(Extract to read Opens)

Ireland celebrates first smoke-free year

Ireland can breathe a smoke-free sigh of relief today when it marks the first anniversary of a pioneering ban on smoking, the success of which has inspired similar moves elsewhere. The ban on smoking in pubs, restaurants and workplaces, introduced on...

Ireland can breathe a smoke-free sigh of relief today when it marks the first anniversary of a pioneering ban on smoking, the success of which has inspired similar moves elsewhere.

The ban on smoking in pubs, restaurants and workplaces, introduced on March 29, 2004, had been expected to meet with widespread resistance in a country where the pub culture of a drink and a smoke were considered part of its lifeblood.

Instead, the sight of smokers puffing away outside pub doors has become familiar across Ireland, and the only haze wafting through bars these days comes from having one drink too many.

(Extract to read Closes)
(Data extract Opens)

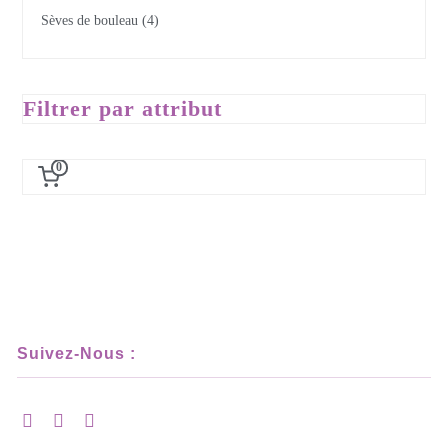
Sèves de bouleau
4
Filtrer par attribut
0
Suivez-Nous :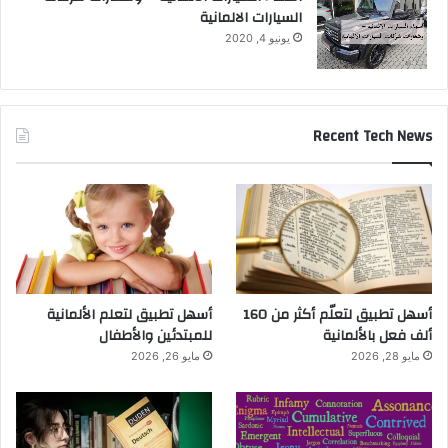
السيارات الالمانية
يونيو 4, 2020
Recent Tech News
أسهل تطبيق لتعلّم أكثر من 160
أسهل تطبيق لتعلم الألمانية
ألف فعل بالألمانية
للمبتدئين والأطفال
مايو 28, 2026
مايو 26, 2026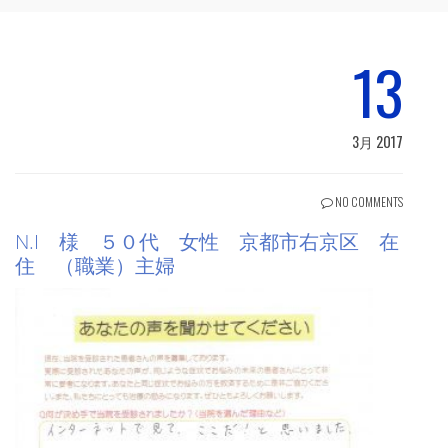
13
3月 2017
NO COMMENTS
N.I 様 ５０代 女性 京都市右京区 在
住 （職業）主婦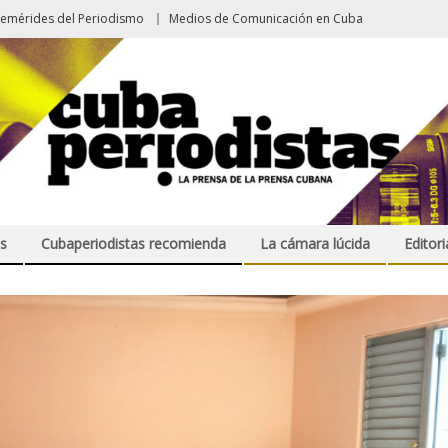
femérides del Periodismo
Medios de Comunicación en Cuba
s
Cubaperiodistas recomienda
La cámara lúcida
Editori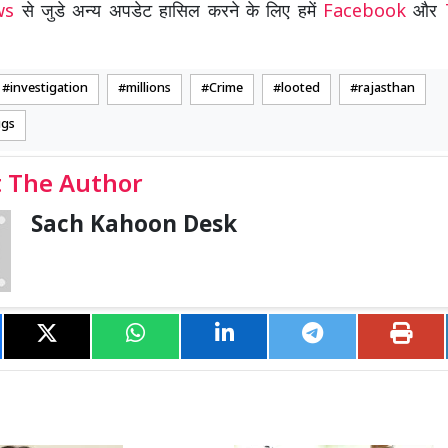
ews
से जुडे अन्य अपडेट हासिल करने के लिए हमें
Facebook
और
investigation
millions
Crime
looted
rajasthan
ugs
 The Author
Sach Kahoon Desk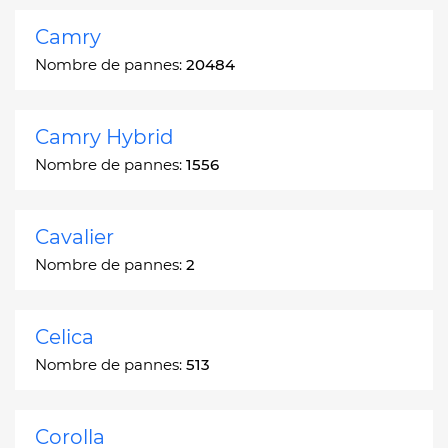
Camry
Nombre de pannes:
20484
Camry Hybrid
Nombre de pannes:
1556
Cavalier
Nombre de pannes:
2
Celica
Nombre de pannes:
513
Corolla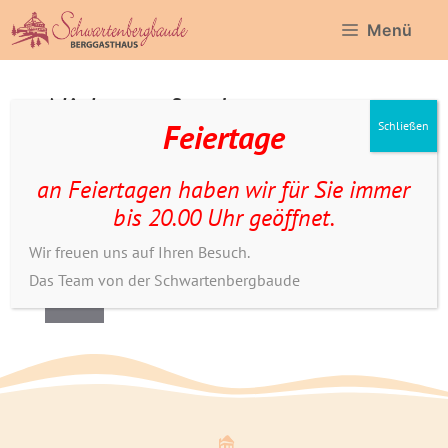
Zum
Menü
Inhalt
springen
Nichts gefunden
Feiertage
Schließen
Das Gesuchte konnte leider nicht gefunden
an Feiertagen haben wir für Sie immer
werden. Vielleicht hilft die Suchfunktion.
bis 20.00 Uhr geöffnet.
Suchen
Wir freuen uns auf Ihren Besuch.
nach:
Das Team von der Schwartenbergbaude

(Data extract Closes)
(Data extract Opens)

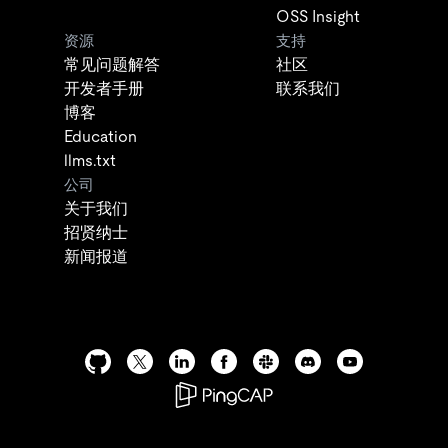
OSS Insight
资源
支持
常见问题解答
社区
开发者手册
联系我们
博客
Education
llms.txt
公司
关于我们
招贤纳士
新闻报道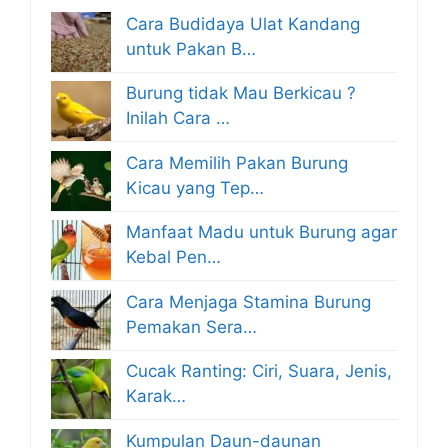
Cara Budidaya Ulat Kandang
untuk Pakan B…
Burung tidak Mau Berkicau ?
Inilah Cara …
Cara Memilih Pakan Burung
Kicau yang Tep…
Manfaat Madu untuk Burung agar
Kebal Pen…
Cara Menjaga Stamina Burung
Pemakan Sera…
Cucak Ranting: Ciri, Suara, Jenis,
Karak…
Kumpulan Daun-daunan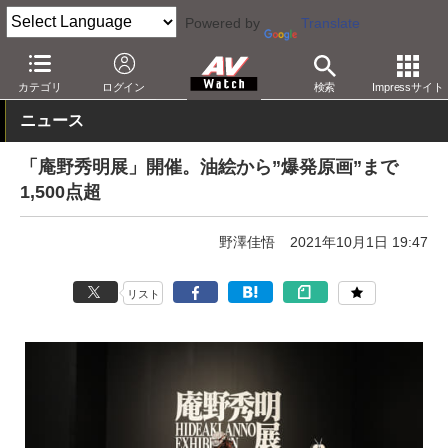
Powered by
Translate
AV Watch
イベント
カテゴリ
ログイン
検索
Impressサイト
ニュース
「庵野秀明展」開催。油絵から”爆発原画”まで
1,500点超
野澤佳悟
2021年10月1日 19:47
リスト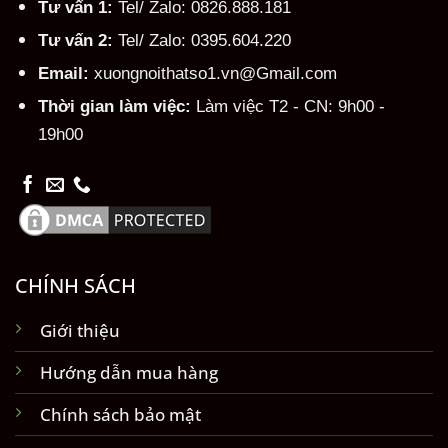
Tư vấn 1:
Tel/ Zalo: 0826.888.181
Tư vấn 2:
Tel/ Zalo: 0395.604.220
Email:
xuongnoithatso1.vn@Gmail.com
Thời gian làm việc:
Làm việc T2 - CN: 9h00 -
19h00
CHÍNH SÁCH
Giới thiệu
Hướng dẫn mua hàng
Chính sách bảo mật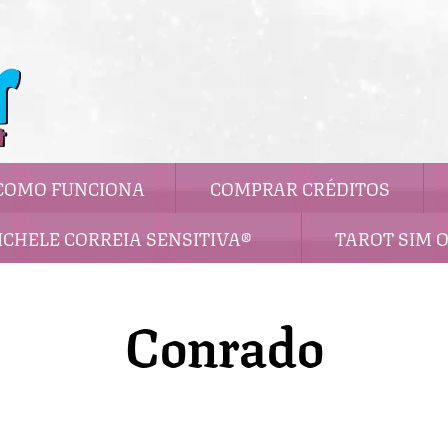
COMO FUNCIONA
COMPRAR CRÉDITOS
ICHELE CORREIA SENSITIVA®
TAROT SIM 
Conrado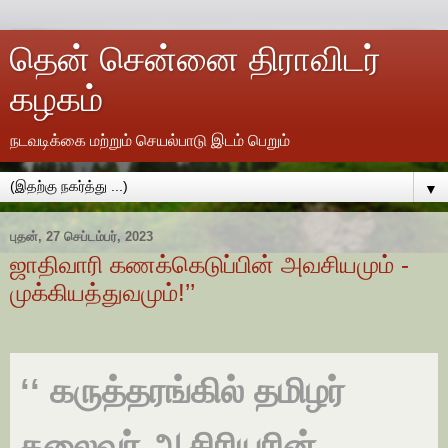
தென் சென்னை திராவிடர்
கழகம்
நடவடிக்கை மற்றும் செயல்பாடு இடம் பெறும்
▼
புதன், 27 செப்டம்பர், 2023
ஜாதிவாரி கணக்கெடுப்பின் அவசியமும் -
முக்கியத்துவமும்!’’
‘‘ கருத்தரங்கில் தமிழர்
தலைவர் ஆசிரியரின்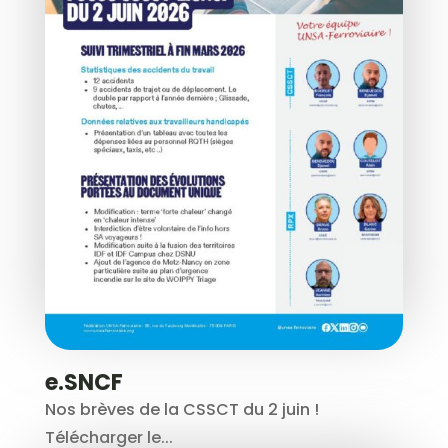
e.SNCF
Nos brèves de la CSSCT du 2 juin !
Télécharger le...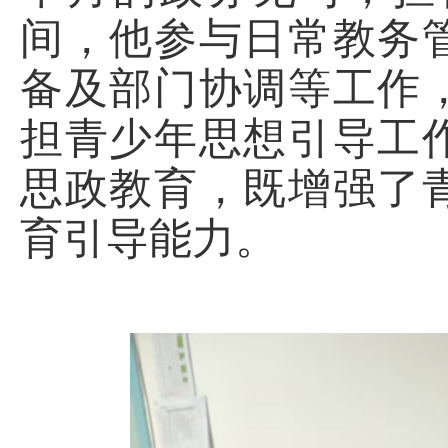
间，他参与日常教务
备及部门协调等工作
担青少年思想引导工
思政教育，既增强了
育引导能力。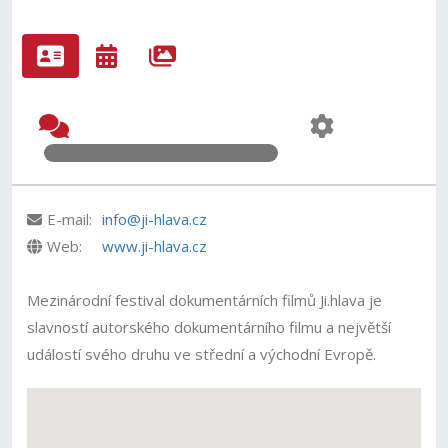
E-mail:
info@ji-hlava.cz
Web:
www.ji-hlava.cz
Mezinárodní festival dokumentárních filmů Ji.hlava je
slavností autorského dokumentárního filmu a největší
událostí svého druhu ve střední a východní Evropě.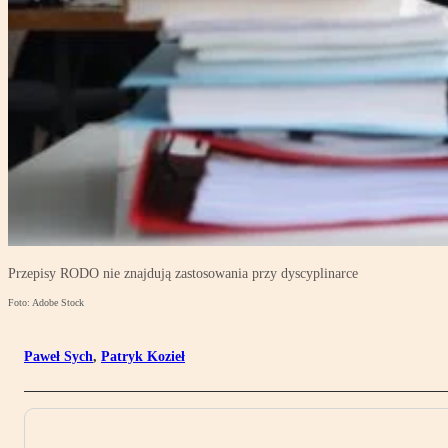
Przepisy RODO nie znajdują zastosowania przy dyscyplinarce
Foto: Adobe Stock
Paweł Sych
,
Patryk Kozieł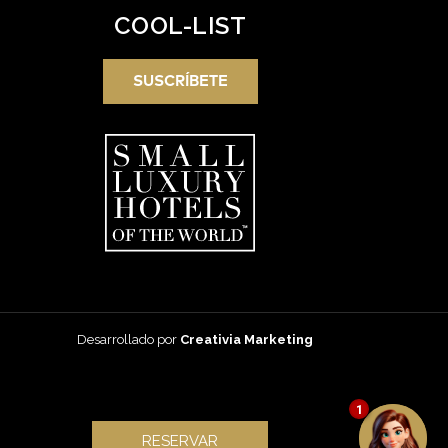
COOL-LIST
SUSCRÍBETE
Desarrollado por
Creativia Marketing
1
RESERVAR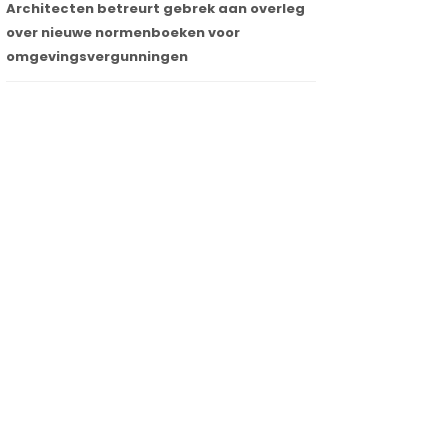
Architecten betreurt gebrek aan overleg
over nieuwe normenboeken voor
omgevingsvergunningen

(Data extract Closes)

#### Directions
Continue the news piece on Ireland's first year under the smoking ban, starting after its last sentence.

#### Task response
Similar laws had been introduced in cities and states like New York and California, but Ireland was the first country to introduce a nationwide ban. Malta, Norway and Italy have since followed suit.

"It's healthier," said bartender and non-smoker Paddy Martin, pouring pints at Foley's Bar, close to the Irish parliament buildings in Dublin. "I feel better when I go home."

Anti-smoking lobby group ASH reckons tobacco kills six times as many people in Ireland as road accidents, work accidents, drugs, murder, suicide and AIDs combined, and is a massive drain on health resources.

Prof. Luke Clancy, chairman of ASH's Irish branch, has said the ban could become the "health initiative of the century".

But not everyone has welcomed it. Some pub owners and drinks firms blame the ban for a drop-off in sales - bar revenues fell 6.3 per cent in the first nine months of 2004. Cigarette sales dropped about 18 per cent last year compared to a 10 per cent fall the previous year.

The subdued atmosphere in Foley's Bar - where only a handful of people were drinking quietly on Saturday night in a scene repeated in many other pubs outside Dublin's main tourist spots - seemed to back the claims.

But the decline of the Irish pub has more to do with high prices and lifestyle changes than the smoking ban, locals say.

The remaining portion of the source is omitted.